Prime Minister Raila Odinga has challenged African states to do more business among themselves instead of relying on trade with other continents.
The PM said it is ironical that African governments cry about their products being locked out of European and US markets while they also block trade with fellow African countries.
Speaking when he received a delegation of MPs from Ethiopia, the PM said Africa is crippling itself by making trade and travel within the continent difficult.
The Ethiopian MPs are in the country to study Kenya's progress with the implementation of the Millennium Development Goals.
"Why is it easier for an American or a British to set up business in Kenya or Ethiopia than for a Nigerian or a Ugandan to do the same?" the PM said, adding that the Continent is in many cases its own worst enemy.
The PM said Kenya is making good progress with MDG's although funding remains a challenge.
He said the MDGs were formulated with an understanding that developed countries would commit a percentage of their budget to supporting the goals in the developing countries but that has not been done.
The PM however said Africa can dig into its resources and meet substantial portion of the Goals.
"Africa has to wake up. Africa must abandon the belief that the world owes it a living. We have stood by while our resources get exploited by the developed world, then we ask the world to do something for us," the PM said.
"Let Africa begin by doing more trade wit itself. Let us open up our borders," he added.
The PM told the delegation that Kenya is keen on trade with neighbours and briefed the MPs on plans to set up a port at Lamu and build a railway line linking the country with Ethiopia and other neighbours.
When complete, the Lamu port will serve the southern parts of Ethiopia, the PM said.
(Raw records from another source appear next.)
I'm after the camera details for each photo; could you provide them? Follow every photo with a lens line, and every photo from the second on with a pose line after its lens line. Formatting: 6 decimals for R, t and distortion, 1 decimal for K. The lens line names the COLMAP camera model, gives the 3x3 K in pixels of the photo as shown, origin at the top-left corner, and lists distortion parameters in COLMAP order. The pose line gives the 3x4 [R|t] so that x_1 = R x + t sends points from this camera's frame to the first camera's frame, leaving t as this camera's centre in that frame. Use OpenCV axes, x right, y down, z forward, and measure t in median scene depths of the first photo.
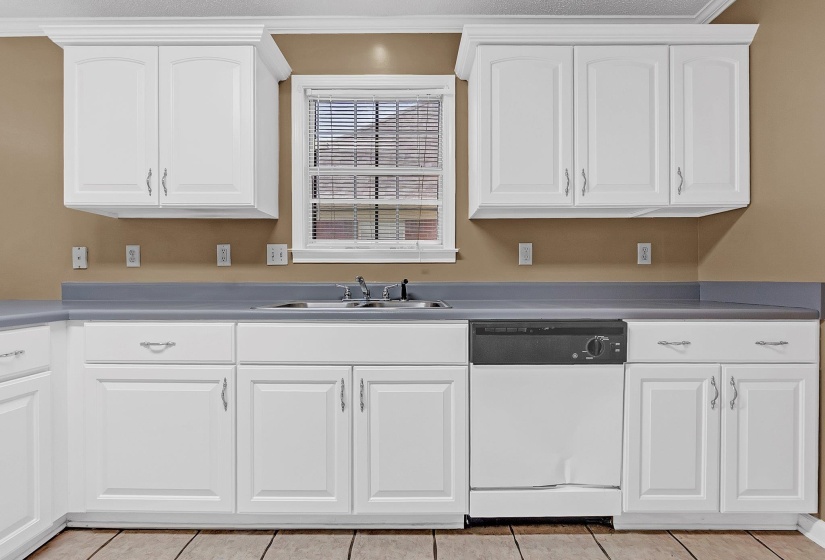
lens RADIAL K [[376.6, 0, 395.6], [0, 376.6, 281.9], [0, 0, 1]] dist [-0.002838, -0.000389]
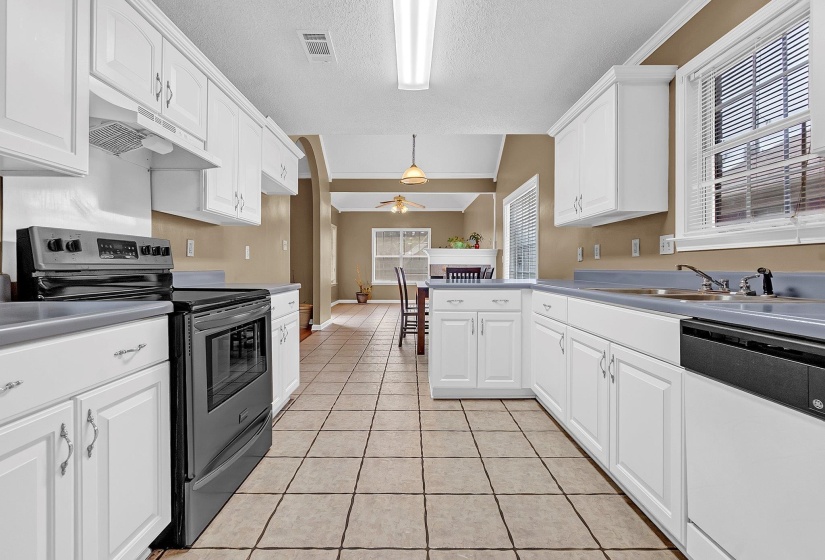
lens RADIAL K [[359.4, 0, 412.8], [0, 359.4, 268.0], [0, 0, 1]] dist [-0.000744, -0.000075]
pose [[0.008387, 0.003475, -0.999959, 0.712455], [-0.009962, 0.999945, 0.003391, -0.002745], [0.999915, 0.009933, 0.008421, 0.271669]]
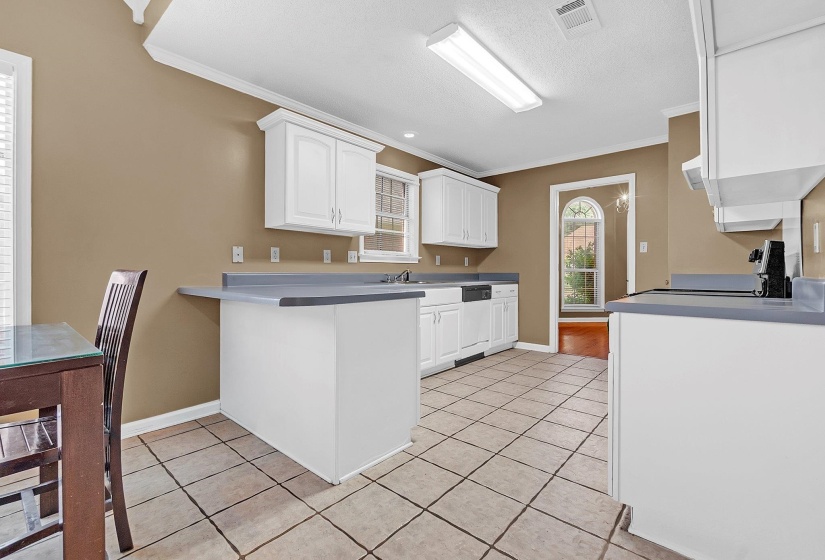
lens RADIAL K [[369.5, 0, 409.6], [0, 369.5, 270.4], [0, 0, 1]] dist [-0.002766, -0.000577]
pose [[0.653589, 0.005070, 0.756833, -1.461970], [0.001002, 0.999971, -0.007564, 0.003135], [-0.756849, 0.005702, 0.653565, -0.332589]]
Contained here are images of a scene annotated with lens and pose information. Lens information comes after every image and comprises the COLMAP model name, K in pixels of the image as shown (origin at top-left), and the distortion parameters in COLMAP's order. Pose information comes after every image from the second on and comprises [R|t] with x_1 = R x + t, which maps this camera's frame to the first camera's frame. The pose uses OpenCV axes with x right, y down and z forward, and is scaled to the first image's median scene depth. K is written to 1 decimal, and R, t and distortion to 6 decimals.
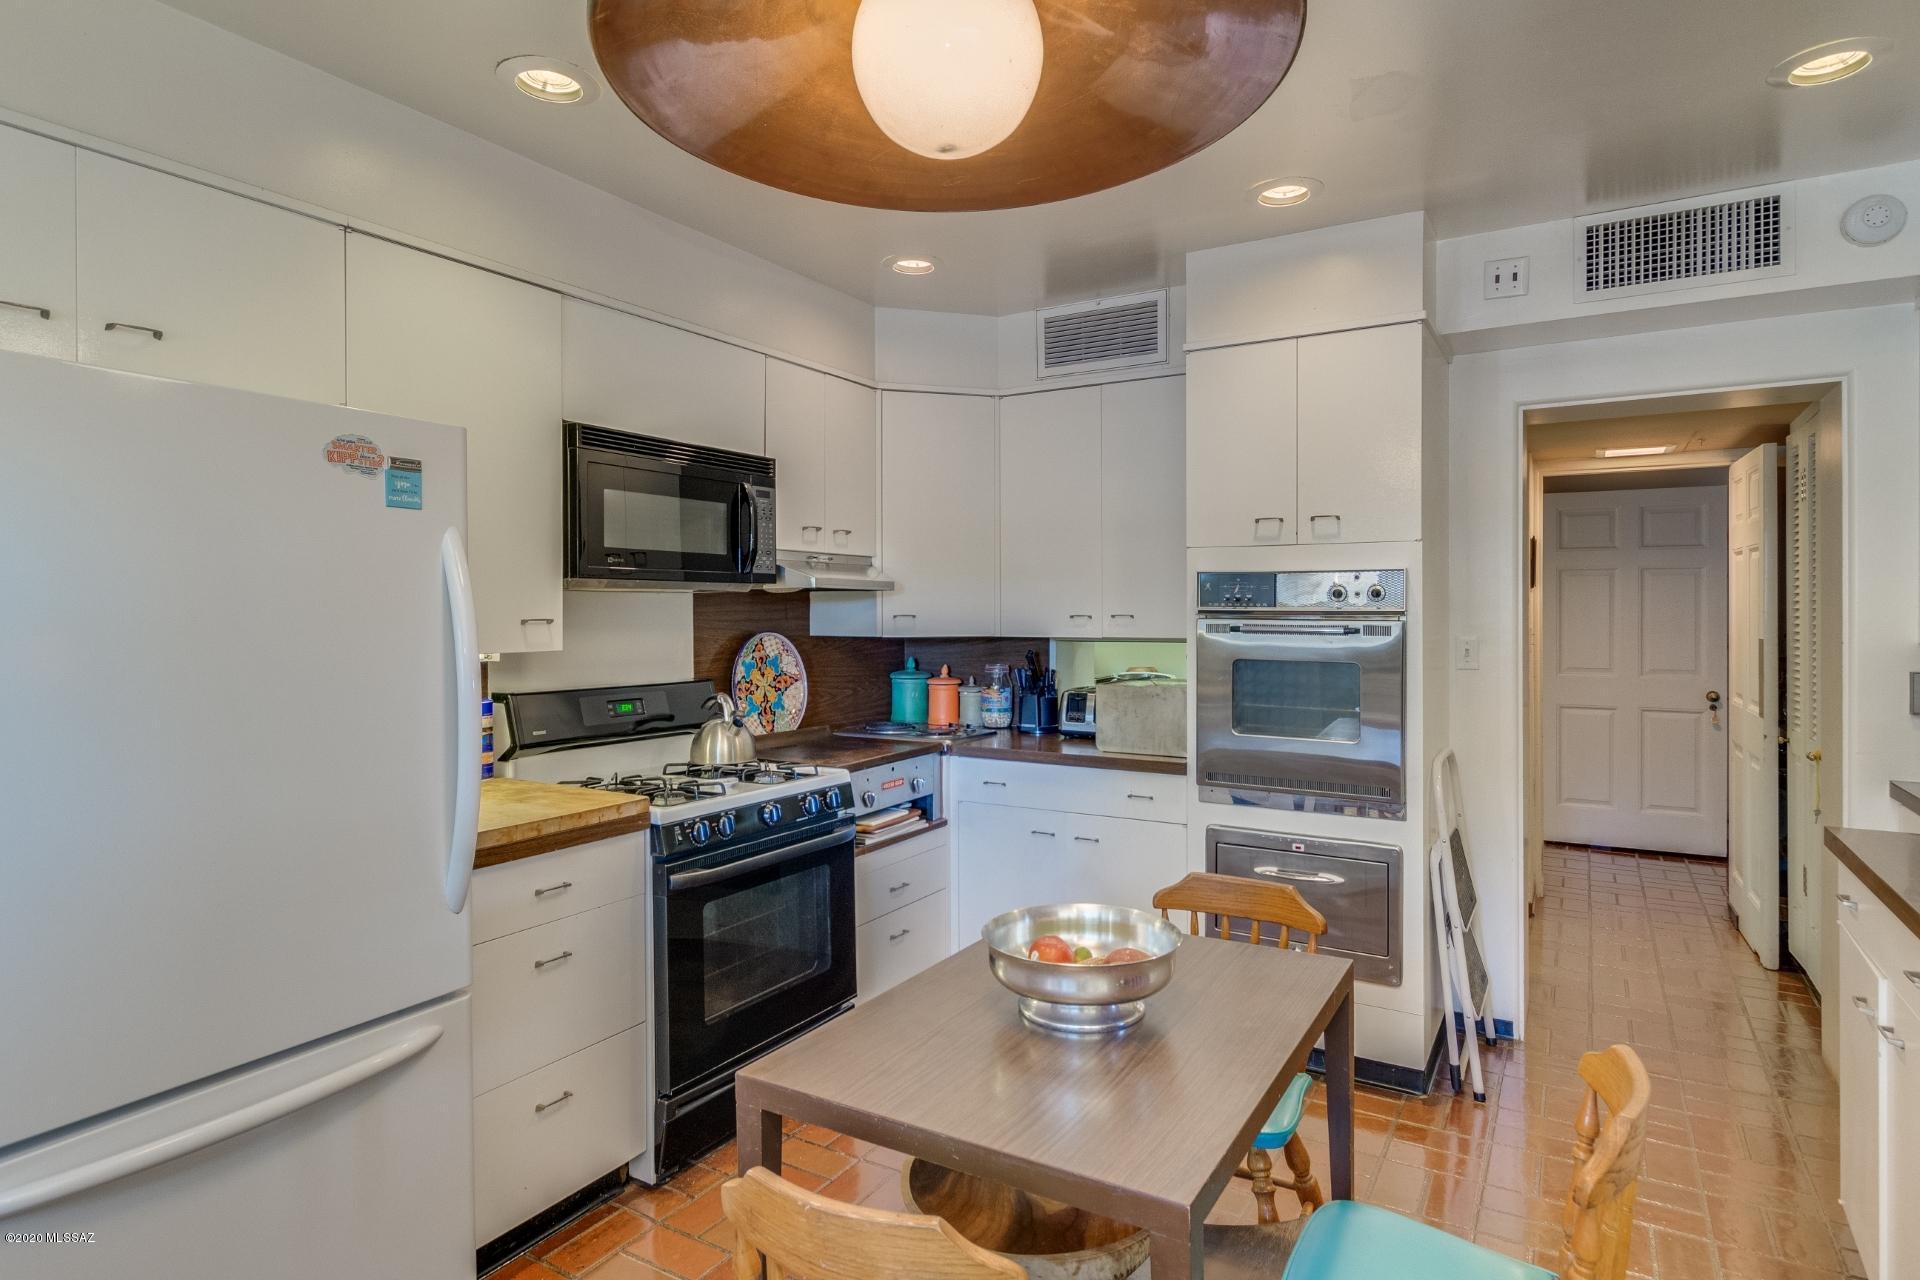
lens RADIAL K [[1062.9, 0, 963.3], [0, 1062.9, 611.0], [0, 0, 1]] dist [0.002630, 0.000507]
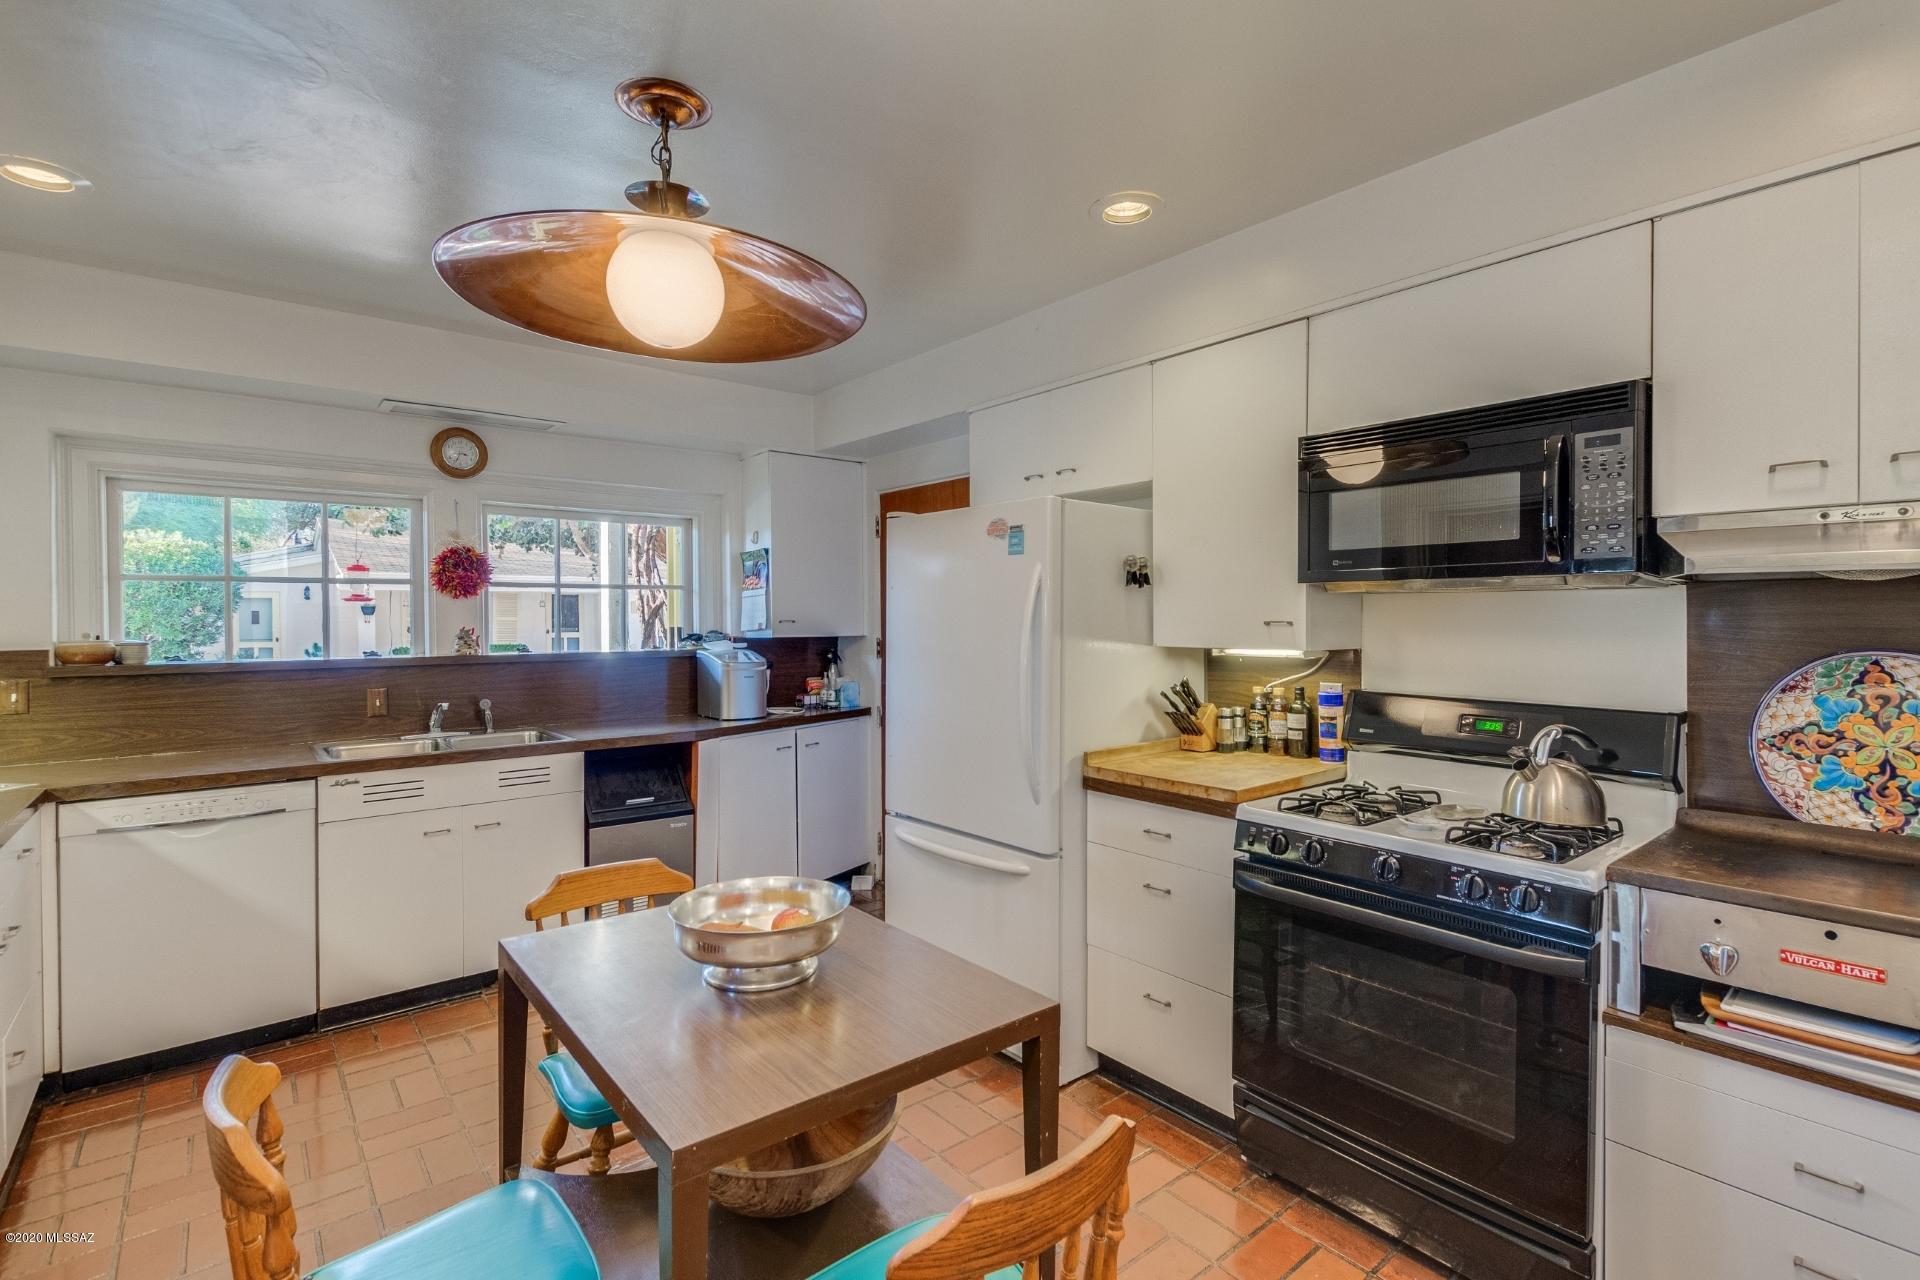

He lameneted that Africa is lagging behind because it has got its priorities wrong.
"We are spending a lot of energy and resources on fighting each other and buying fire arms. As we do that, the gap is widening between us and the developed world. We may never catch up because for us to catch, we must move faster and work harder than the developed world. Yet there are indications that the countries we want to catch up with are still moving faster and working harder than us in Africa," Raila said.